* Exercise: Quote word for word the lines starting at the line with "laptop: none [202,164,297,228]" and ending at the final line of the entries. Leave out any pictures.

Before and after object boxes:
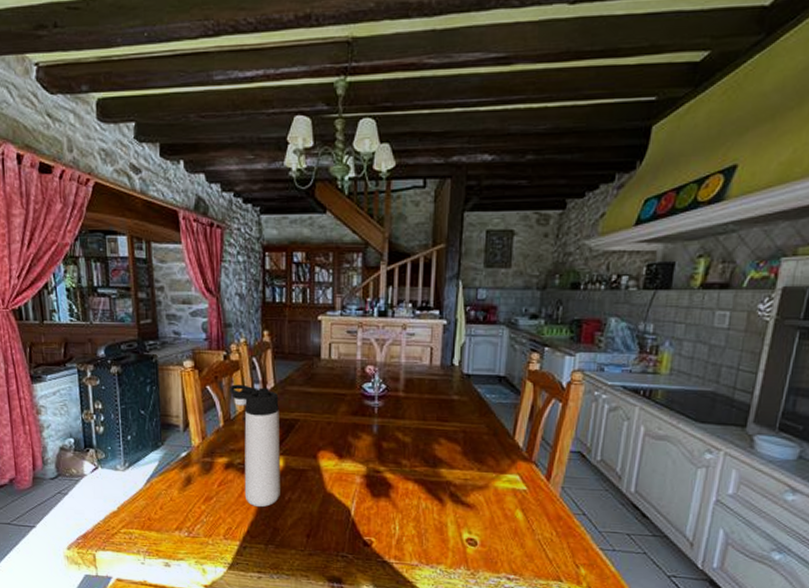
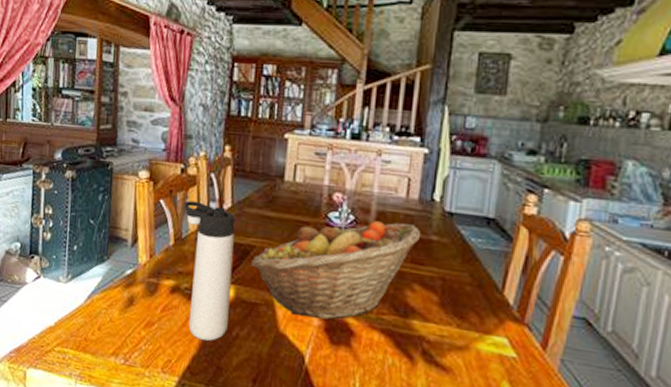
fruit basket: none [297,387,444,477] -> present [252,221,421,320]

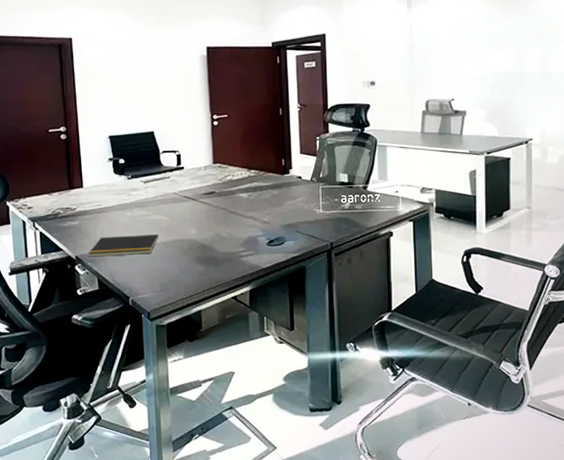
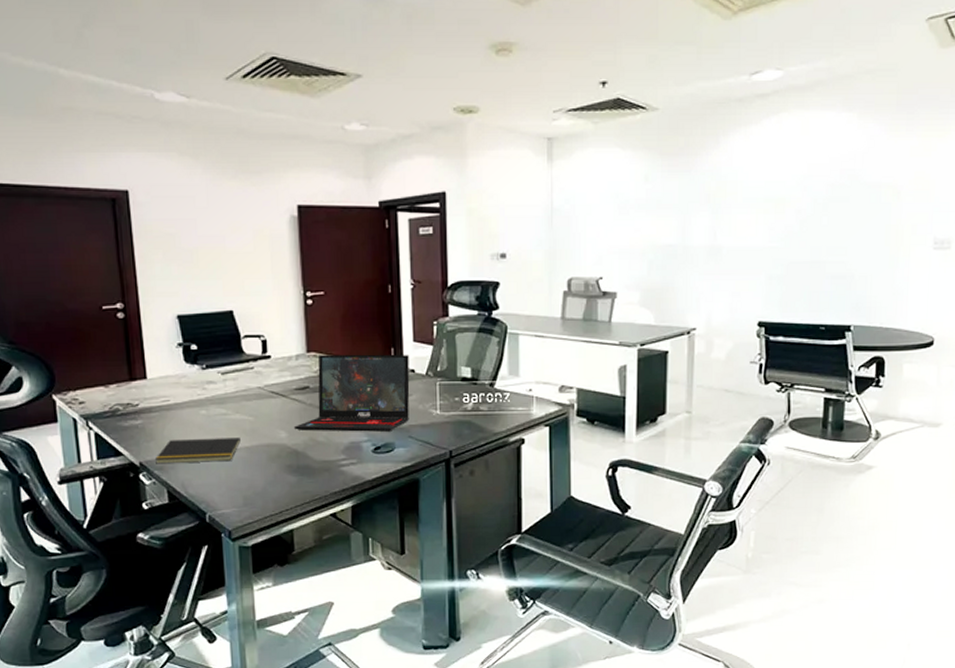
laptop: none [202,164,297,228] -> present [293,354,410,432]

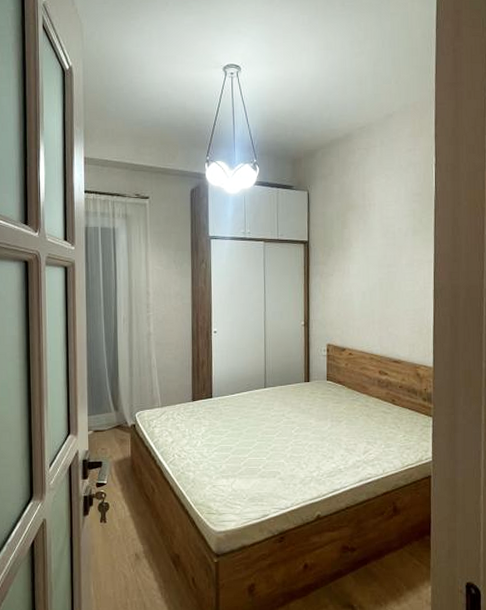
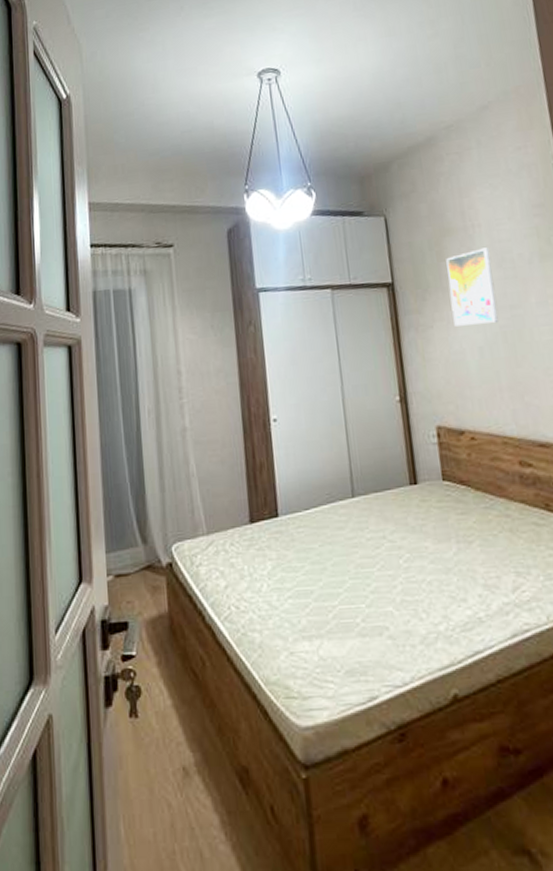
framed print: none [347,222,379,276] -> present [446,247,498,326]

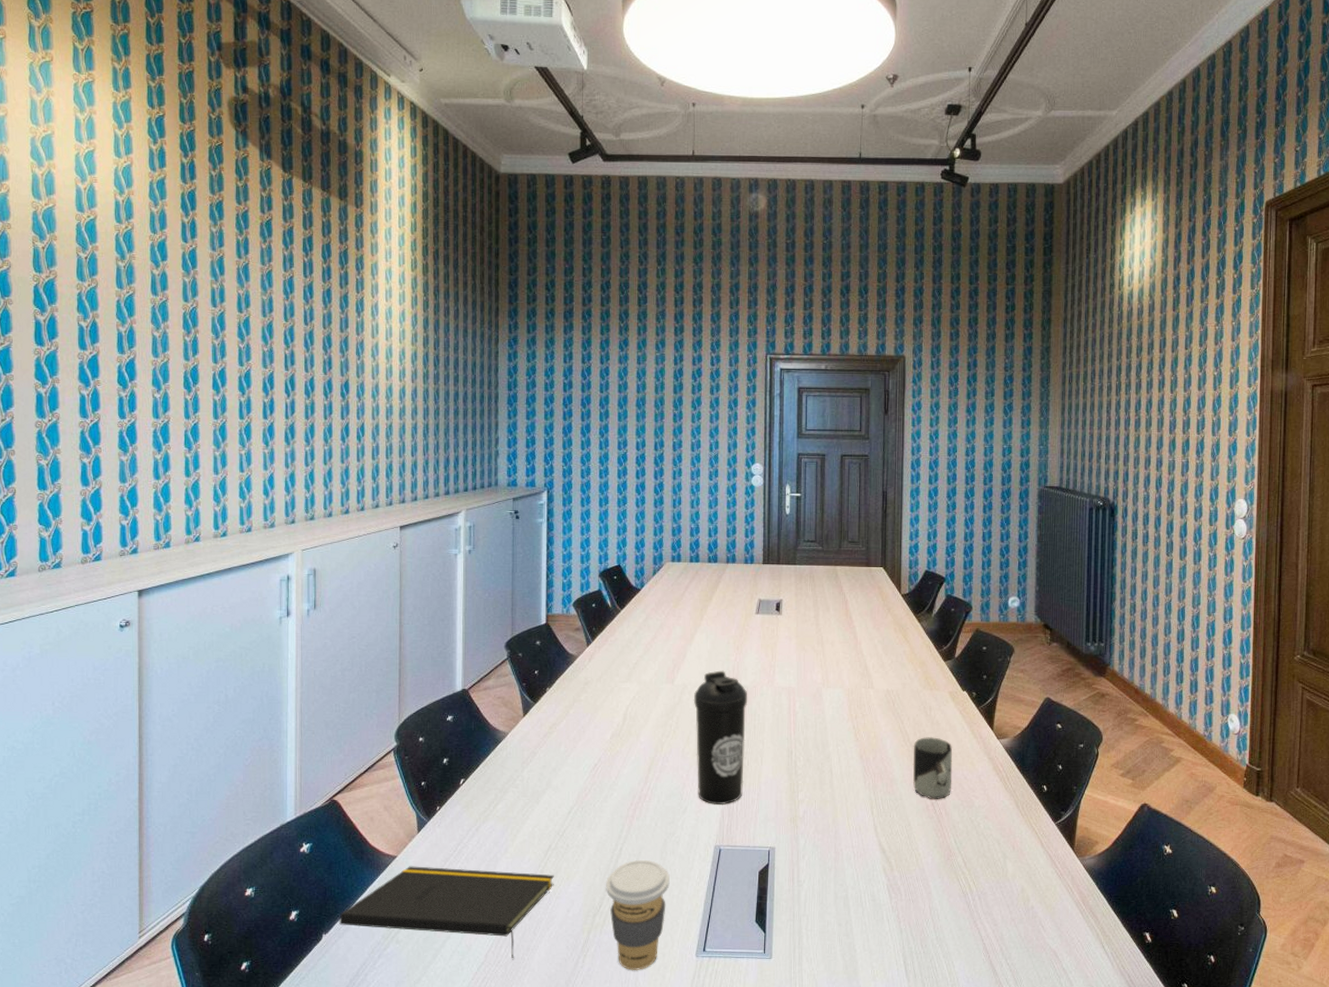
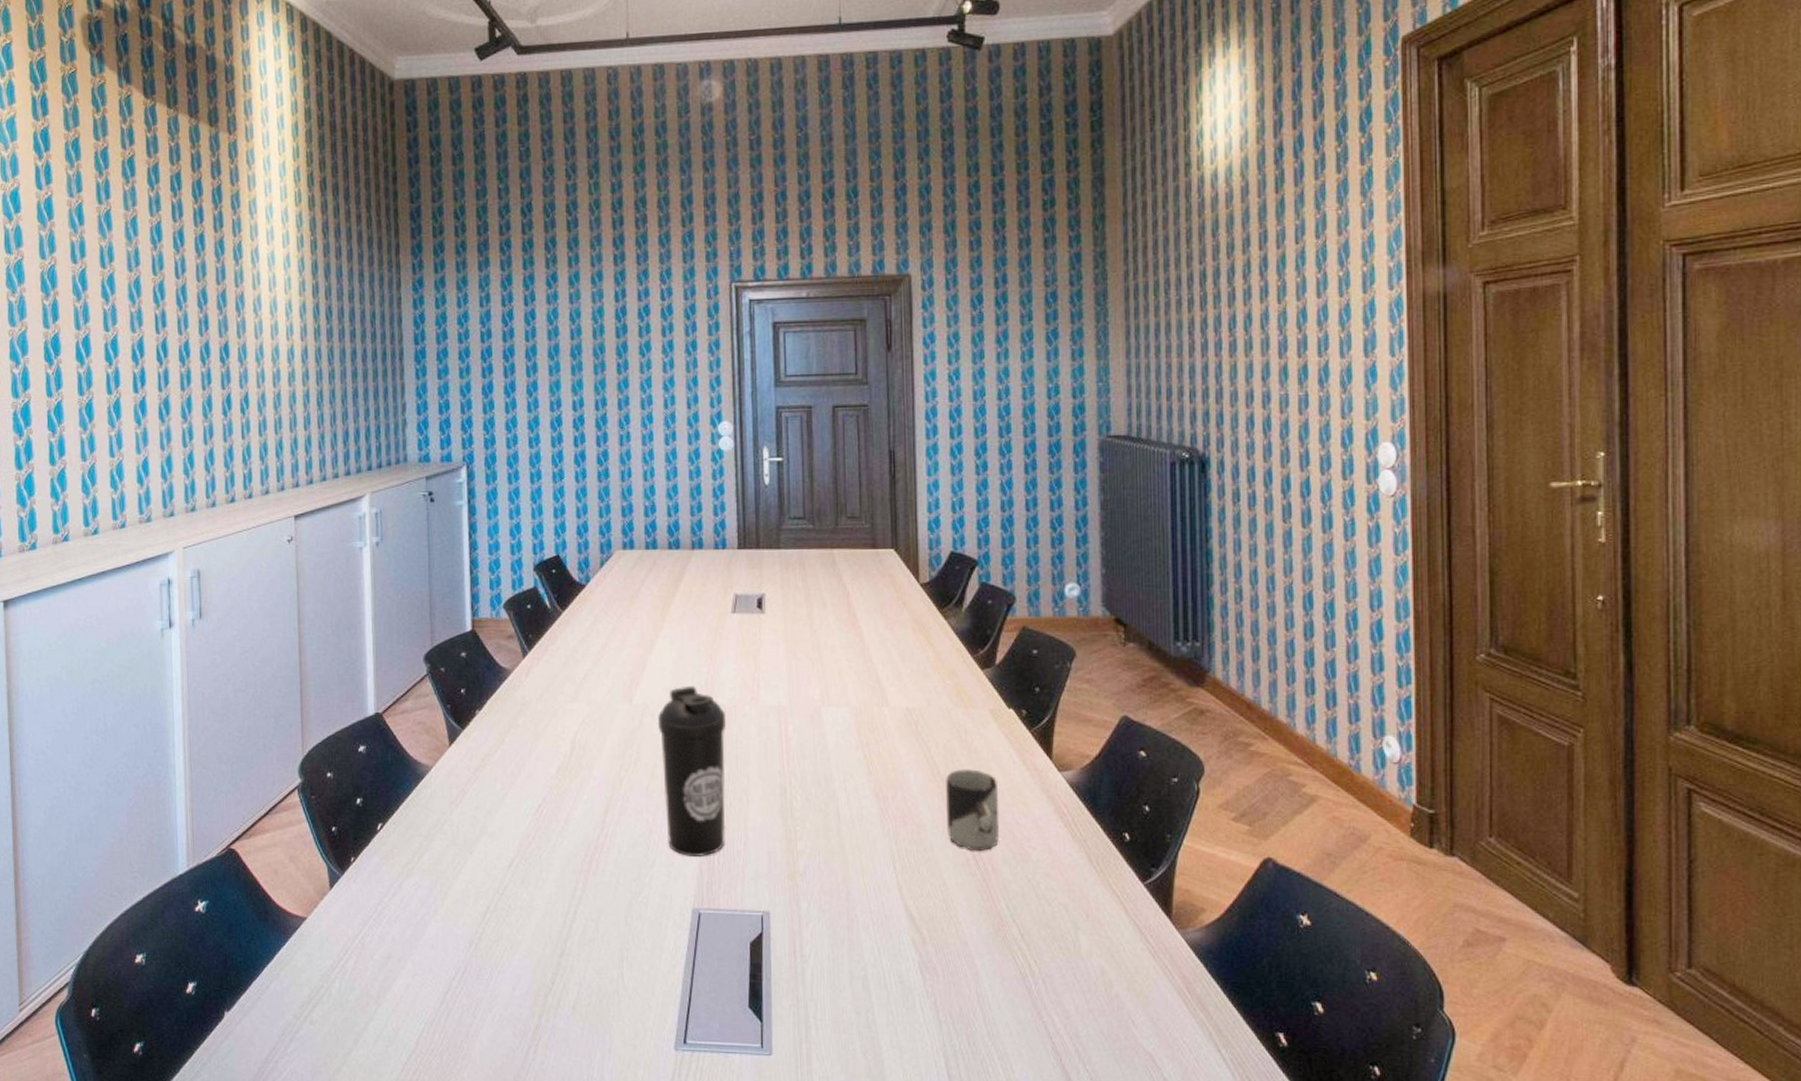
notepad: present [339,866,554,960] -> none [243,930,495,1049]
coffee cup: present [606,859,670,970] -> none [558,925,638,1065]

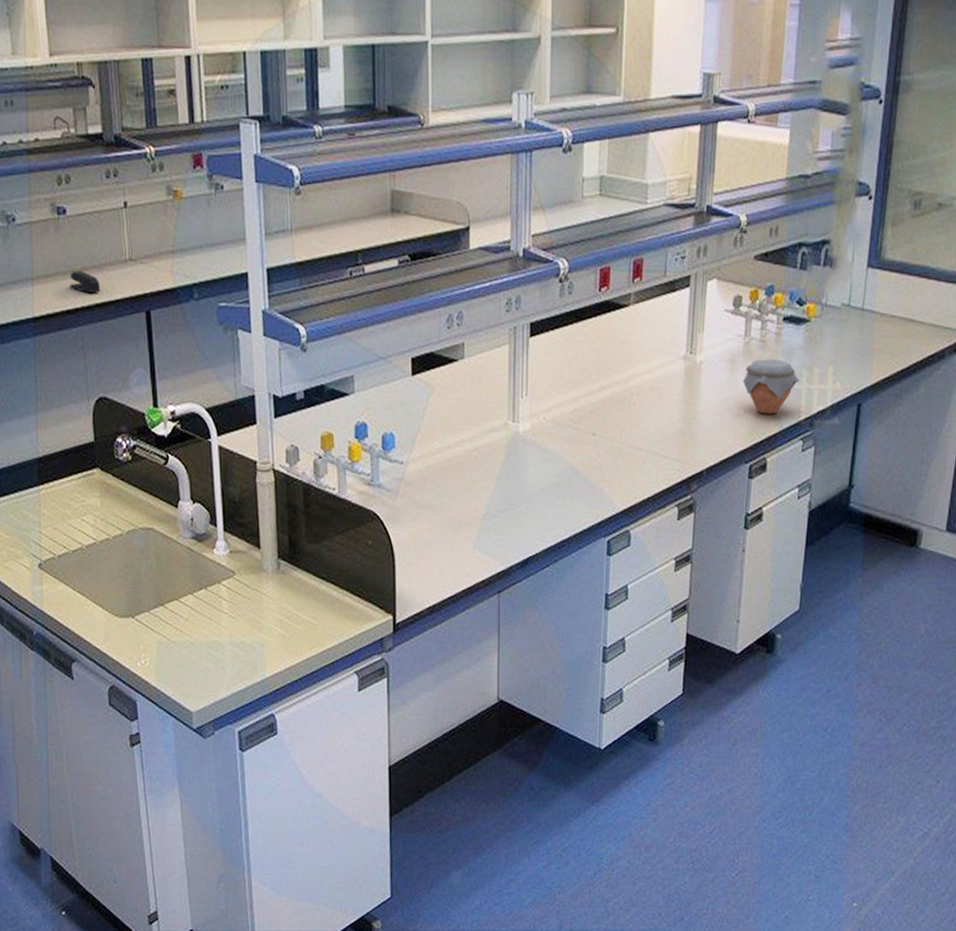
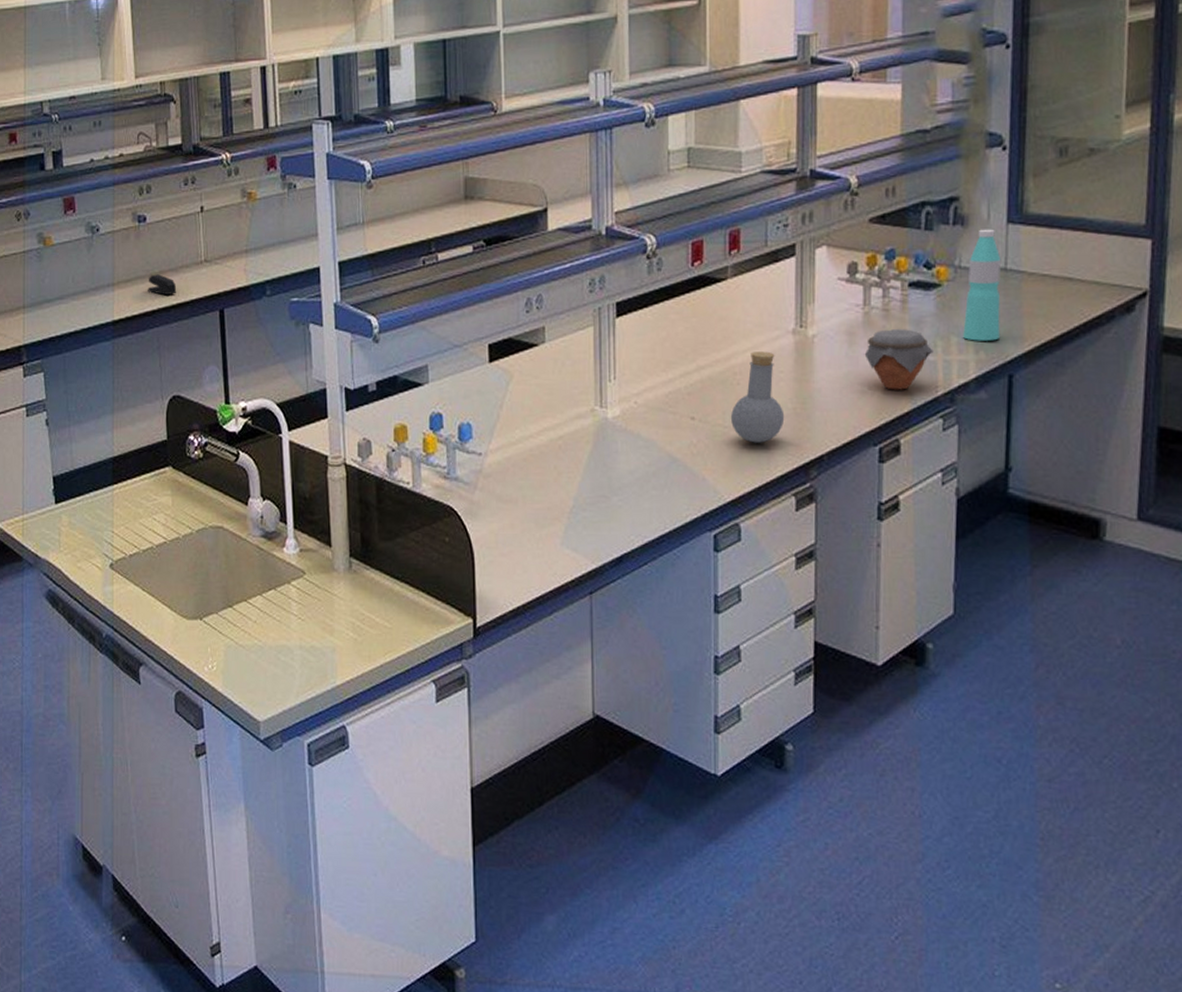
flask: none [627,375,673,458] -> present [731,351,785,443]
water bottle: none [824,271,860,373] -> present [963,229,1002,341]

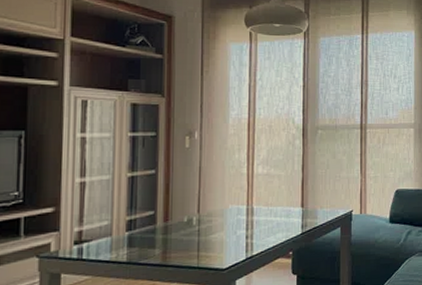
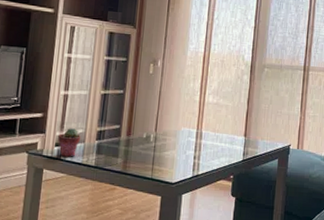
potted succulent: none [77,221,107,256] -> present [58,128,82,157]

* Response to this exercise:
laptop: none [202,164,297,228] -> present [293,354,410,432]

framed print: none [347,222,379,276] -> present [446,247,498,326]

notepad: present [339,866,554,960] -> none [243,930,495,1049]
coffee cup: present [606,859,670,970] -> none [558,925,638,1065]

flask: none [627,375,673,458] -> present [731,351,785,443]
water bottle: none [824,271,860,373] -> present [963,229,1002,341]

potted succulent: none [77,221,107,256] -> present [58,128,82,157]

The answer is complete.